Objectif 1
Recopiez intégralement l'extrait ci-dessous sur les débuts dans le journalisme, sans y changer quoi que ce soit.

_ _ _ _ _ _ _

(Paru à Bruxelles en 1947, aux éditions de La Renaissance du Livre)
(page 35) Misère de nous ! Est-il écrit que nos premiers élans vers les cimes doivent, presque toujours, être suivis par la dégringolade, nous ramenant à terre en chute verticale ou en glissade sur la pente du désenchantement ?
Mon imagination m'avait, à l'âge où je sortais de l’adolescence, désigné l'azur d'un ciel d'idéalisme vers lequel mon âme fraiche et neuve devait monter, espérer être frôlée par l'aile des aigles de la pensée.
Et voici que, dès mon premier vol sur mes élytres de hanneton étourdi, ébloui par les premières lumières, je sentais qu'un fil à la patte allait me retenir à terre.
Car j'étais voué, bel et bien, de par mon apprentissage de journaliste officieux, aux tâches moroses, au style neutre et impersonnel, aux consignes ancillaires de Monsieur Communiqué.

_ _ _ _ _ _ _

Objectif 2
Dans la liste ci-dessous, reproduisez à l'identique les lignes allant de celle qui contient « Trace the roads » jusqu'à celle qui contient « road 8 (residential): [(0,425),(107,341)] », ces deux lignes comprises. Omettez les images dans votre réponse.

Entrées de données

_ _ _ _ _ _ _

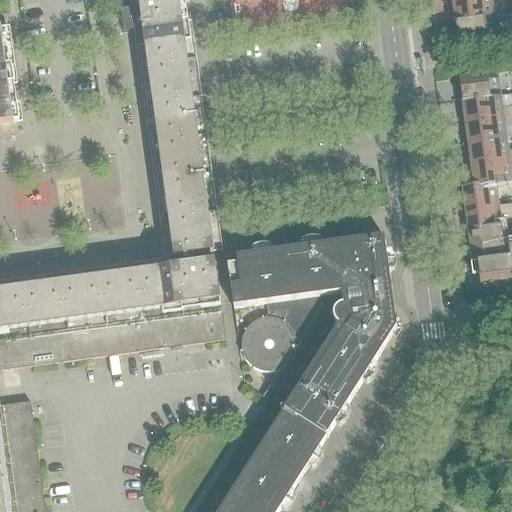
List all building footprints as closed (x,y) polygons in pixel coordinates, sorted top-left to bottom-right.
[(128,0),(130,12),(120,13),(120,14),(121,14),(124,32),(122,32),(122,33),(133,32),(133,31),(141,30),(155,127),(195,121),(179,6),(188,5),(187,0),(128,0)] [(424,0),(426,16),(441,14),(438,0),(424,0)] [(493,19),(490,0),(471,0),(451,3),(454,24),(493,19)] [(457,47),(496,41),(493,19),(454,24),(457,47)] [(0,127),(13,126),(13,125),(22,124),(19,104),(11,105),(8,87),(17,86),(9,28),(0,29),(0,28),(0,127)] [(461,101),(499,96),(496,75),(458,80),(461,101)] [(511,107),(501,109),(499,96),(461,101),(464,123),(511,116),(511,107)] [(511,116),(464,123),(467,145),(505,139),(504,128),(511,127),(511,116)] [(195,121),(155,127),(157,143),(197,138),(195,121)] [(173,260),(212,255),(213,255),(213,254),(211,240),(197,138),(157,143),(171,245),(173,260)] [(511,150),(507,152),(505,139),(467,145),(470,166),(511,160),(511,150)] [(494,185),(494,186),(511,184),(509,171),(511,170),(511,160),(470,166),(472,187),(473,188),(494,185)] [(499,216),(494,186),(494,185),(473,188),(472,187),(461,188),(465,221),(499,216)] [(503,249),(499,216),(465,221),(470,253),(503,249)] [(229,279),(233,311),(266,306),(268,320),(262,321),(257,322),(252,325),(248,329),(245,333),(243,337),(241,342),(241,348),(241,353),(243,359),(246,363),(249,367),(253,370),(258,373),(263,374),(269,375),(274,374),(278,373),(262,399),(263,400),(327,298),(341,296),(342,308),(341,308),(339,309),(337,310),(336,311),(335,312),(334,314),(333,316),(333,317),(333,319),(333,321),(333,323),(334,324),(335,326),(336,327),(338,328),(380,355),(395,331),(396,330),(384,240),(322,248),(321,246),(301,249),(301,251),(272,255),(272,253),(251,256),(252,258),(236,260),(238,278),(229,279)] [(479,286),(511,281),(511,247),(503,249),(470,253),(471,265),(476,264),(479,286)] [(0,373),(28,370),(225,343),(214,263),(0,292),(0,373)] [(366,385),(376,370),(372,368),(380,355),(338,328),(311,369),(353,396),(362,383),(366,385)] [(311,369),(284,412),(326,439),(335,425),(339,428),(348,413),(344,410),(353,396),(311,369)] [(0,511),(44,511),(43,501),(42,489),(38,464),(37,454),(33,425),(30,405),(0,408),(0,511)] [(312,470),(321,455),(317,453),(326,439),(284,412),(257,454),(299,481),(308,467),(312,470)] [(257,454),(229,496),(253,511),(278,511),(280,510),(283,511),(284,511),(294,498),(290,495),(299,481),(257,454)] [(253,511),(229,496),(219,511),(253,511)]
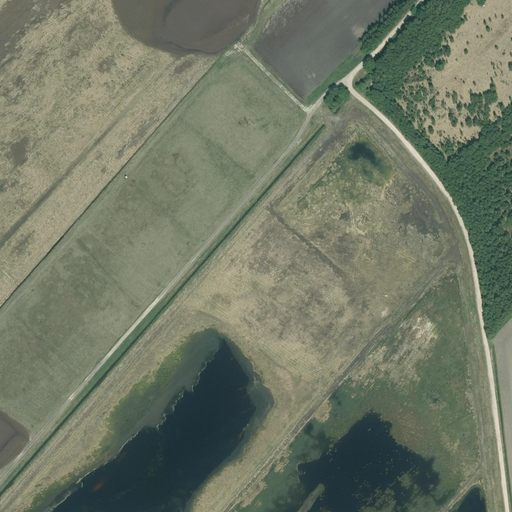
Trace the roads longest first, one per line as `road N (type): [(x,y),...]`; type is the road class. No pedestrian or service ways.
road 1 (unclassified): [(422,0),(319,100),(265,174),(0,480)]
road 2 (track): [(342,82),(449,194),(480,286),(506,511)]
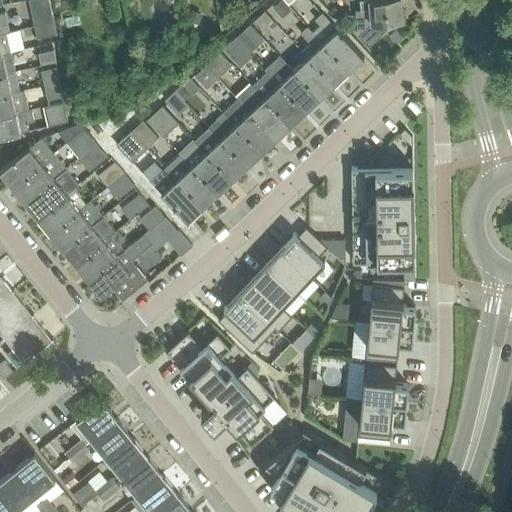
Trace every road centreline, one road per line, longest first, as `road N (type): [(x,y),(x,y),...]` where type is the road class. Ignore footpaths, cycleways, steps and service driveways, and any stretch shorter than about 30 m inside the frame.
road 1 (residential): [(440,45),(448,387),(408,511)]
road 2 (residential): [(107,341),(214,256),(440,45)]
road 3 (secondary): [(499,273),(475,385),(428,511)]
road 4 (residential): [(107,341),(245,511)]
road 5 (secondary): [(469,0),(471,73),(490,185)]
road 6 (residential): [(0,224),(84,327),(107,341)]
road 7 (secondary): [(463,511),(511,363)]
road 8 (residential): [(0,425),(107,341)]
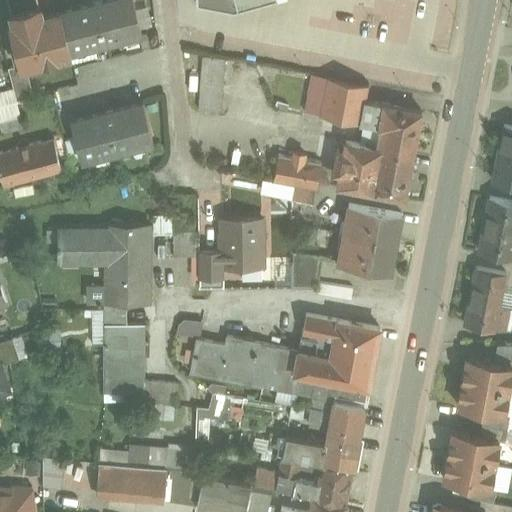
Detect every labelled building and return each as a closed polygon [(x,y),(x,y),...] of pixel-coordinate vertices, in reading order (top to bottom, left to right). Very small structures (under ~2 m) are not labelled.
[(134,0),(104,0),(61,11),(71,49),(71,50),(143,31),(134,0)] [(197,0),(198,4),(235,11),(273,0),(197,0)] [(40,6),(12,13),(15,23),(43,16),(40,6)] [(15,23),(11,24),(16,41),(19,40),(25,62),(26,66),(27,66),(50,60),(48,55),(71,49),(61,11),(43,16),(15,23)] [(225,58),(204,56),(200,108),(221,110),(225,58)] [(25,62),(9,66),(17,99),(34,95),(27,66),(26,66),(25,62)] [(369,83),(330,76),(322,114),(346,119),(343,134),(359,137),(362,122),(380,125),(386,125),(390,104),(366,99),(369,83)] [(144,101),(72,119),(82,158),(154,140),(144,101)] [(421,110),(390,104),(382,147),(413,154),(414,154),(422,110),(421,110)] [(511,125),(506,124),(500,152),(511,154),(511,125)] [(54,136),(0,150),(0,167),(4,184),(63,169),(54,136)] [(382,147),(347,140),(345,149),(339,148),(335,170),(340,171),(338,184),(373,191),(382,147)] [(413,154),(382,147),(373,191),(405,197),(413,154)] [(511,154),(500,152),(495,180),(511,183),(511,154)] [(322,161),(279,153),(274,180),(296,184),(317,188),(322,161)] [(296,184),(274,180),(272,194),(293,198),(296,184)] [(317,188),(296,184),(293,198),(314,202),(317,188)] [(511,199),(491,195),(491,197),(486,222),(511,227),(511,199)] [(402,212),(350,203),(344,232),(396,242),(402,212)] [(149,212),(148,231),(167,232),(168,213),(149,212)] [(263,216),(223,217),(224,250),(224,265),(225,265),(243,265),(247,265),(247,262),(262,261),(263,264),(264,264),(263,216)] [(511,227),(486,222),(481,249),(481,250),(511,256),(511,227)] [(146,224),(110,224),(110,227),(61,227),(61,241),(59,241),(59,249),(60,249),(60,261),(62,261),(62,254),(110,254),(110,299),(105,299),(105,300),(150,300),(150,258),(144,258),(144,246),(146,246),(146,224)] [(199,230),(174,231),(175,255),(200,254),(200,250),(199,230)] [(396,242),(344,232),(339,262),(390,272),(396,242)] [(224,250),(200,250),(200,254),(200,286),(225,286),(225,265),(224,265),(224,250)] [(322,254),(294,250),(294,286),(312,287),(318,280),(322,254)] [(263,264),(262,261),(247,262),(247,265),(243,265),(243,277),(263,277),(263,264)] [(478,266),(467,322),(496,328),(497,325),(508,327),(511,309),(500,307),(507,271),(478,266)] [(354,286),(318,281),(317,292),(352,298),(354,286)] [(127,309),(105,309),(105,322),(127,322),(127,309)] [(381,326),(307,312),(302,336),(317,338),(314,352),(300,349),(295,371),(331,378),(369,385),(381,326)] [(196,335),(198,319),(173,316),(171,332),(196,335)] [(127,322),(105,322),(106,390),(144,391),(146,391),(146,378),(146,322),(127,322)] [(300,349),(228,335),(227,343),(198,338),(192,370),(291,390),(295,371),(300,349)] [(0,341),(0,361),(1,364),(20,357),(13,337),(0,341)] [(511,341),(497,342),(494,359),(511,363),(511,364),(511,363),(511,341)] [(494,359),(468,355),(466,364),(464,364),(462,375),(464,376),(463,379),(507,388),(508,383),(511,384),(511,375),(511,368),(510,368),(511,364),(511,363),(494,359)] [(0,391),(9,389),(1,364),(0,361),(0,391)] [(331,378),(295,371),(291,390),(309,393),(316,390),(328,392),(331,378)] [(180,381),(146,378),(146,391),(144,391),(144,400),(177,403),(180,381)] [(369,385),(331,378),(328,392),(367,400),(369,385)] [(507,388),(463,379),(458,404),(484,409),(502,413),(502,412),(503,408),(506,409),(509,393),(506,393),(507,388)] [(234,395),(212,391),(211,406),(233,409),(234,395)] [(334,399),(314,395),(310,418),(330,422),(334,399)] [(366,405),(334,399),(330,422),(328,430),(360,436),(366,405)] [(211,406),(198,405),(197,436),(209,438),(211,416),(232,419),(233,409),(211,406)] [(502,413),(484,409),(482,421),(507,426),(510,413),(502,412),(502,413)] [(507,426),(482,421),(480,433),(497,436),(497,437),(505,439),(507,426)] [(480,433),(454,428),(452,438),(450,438),(447,449),(449,451),(449,453),(492,461),(493,457),(496,458),(499,442),(496,441),(497,437),(497,436),(480,433)] [(360,436),(328,430),(326,440),(322,461),(354,467),(360,436)] [(326,440),(287,434),(283,454),(309,459),(322,461),(326,440)] [(198,446),(170,443),(169,448),(167,465),(187,467),(194,469),(198,446)] [(169,448),(130,444),(129,462),(167,465),(169,448)] [(492,461),(449,453),(444,478),(470,483),(488,486),(488,485),(489,481),(491,481),(494,467),(491,466),(492,461)] [(35,454),(35,484),(57,485),(58,455),(35,454)] [(303,458),(284,454),(281,471),(277,486),(314,494),(317,480),(298,476),(301,466),(302,459),(303,458)] [(322,461),(309,459),(309,460),(302,459),(301,466),(317,469),(317,468),(320,469),(322,461)] [(129,462),(100,460),(97,492),(164,497),(167,465),(129,462)] [(354,467),(322,461),(320,469),(317,480),(314,494),(347,500),(354,467)] [(187,467),(167,465),(164,497),(197,502),(204,471),(194,469),(187,467)] [(281,471),(258,466),(254,481),(271,485),(277,486),(281,471)] [(252,481),(204,471),(197,502),(245,511),(245,510),(252,481)] [(254,481),(252,481),(245,510),(255,511),(265,511),(271,485),(254,481)] [(488,486),(470,483),(468,495),(493,500),(495,487),(488,485),(488,486)] [(14,485),(7,490),(7,491),(0,490),(0,511),(32,511),(30,486),(14,485)] [(347,500),(314,494),(311,511),(310,511),(345,511),(348,501),(347,500)] [(463,511),(464,508),(441,503),(439,511),(463,511)]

_ _ _ _ _ _ _

Réponse finale 1
(Paru à Bruxelles en 1947, aux éditions de La Renaissance du Livre)
(page 35) Misère de nous ! Est-il écrit que nos premiers élans vers les cimes doivent, presque toujours, être suivis par la dégringolade, nous ramenant à terre en chute verticale ou en glissade sur la pente du désenchantement ?
Mon imagination m'avait, à l'âge où je sortais de l’adolescence, désigné l'azur d'un ciel d'idéalisme vers lequel mon âme fraiche et neuve devait monter, espérer être frôlée par l'aile des aigles de la pensée.
Et voici que, dès mon premier vol sur mes élytres de hanneton étourdi, ébloui par les premières lumières, je sentais qu'un fil à la patte allait me retenir à terre.
Car j'étais voué, bel et bien, de par mon apprentissage de journaliste officieux, aux tâches moroses, au style neutre et impersonnel, aux consignes ancillaires de Monsieur Communiqué.

Réponse finale 2
Trace the roads longest first, one per line as `road N (type): [(x,y),...]`; type is the road class. No pedestrian or service ways.
road 1 (unclassified): [(422,0),(319,100),(265,174),(0,480)]
road 2 (track): [(342,82),(449,194),(480,286),(506,511)]
Trace every road centreline, one road per line, longest first, as `road N (type): [(x,y),(x,y),...]` where type is the road class. Ignore footpaths, cycleways, steps and service driveways, and any stretch shorter than about 30 m inside the frame.
road 1 (residential): [(440,45),(448,387),(408,511)]
road 2 (residential): [(107,341),(214,256),(440,45)]
road 3 (secondary): [(499,273),(475,385),(428,511)]
road 4 (residential): [(107,341),(245,511)]
road 5 (secondary): [(469,0),(471,73),(490,185)]
road 6 (residential): [(0,224),(84,327),(107,341)]
road 7 (secondary): [(463,511),(511,363)]
road 8 (residential): [(0,425),(107,341)]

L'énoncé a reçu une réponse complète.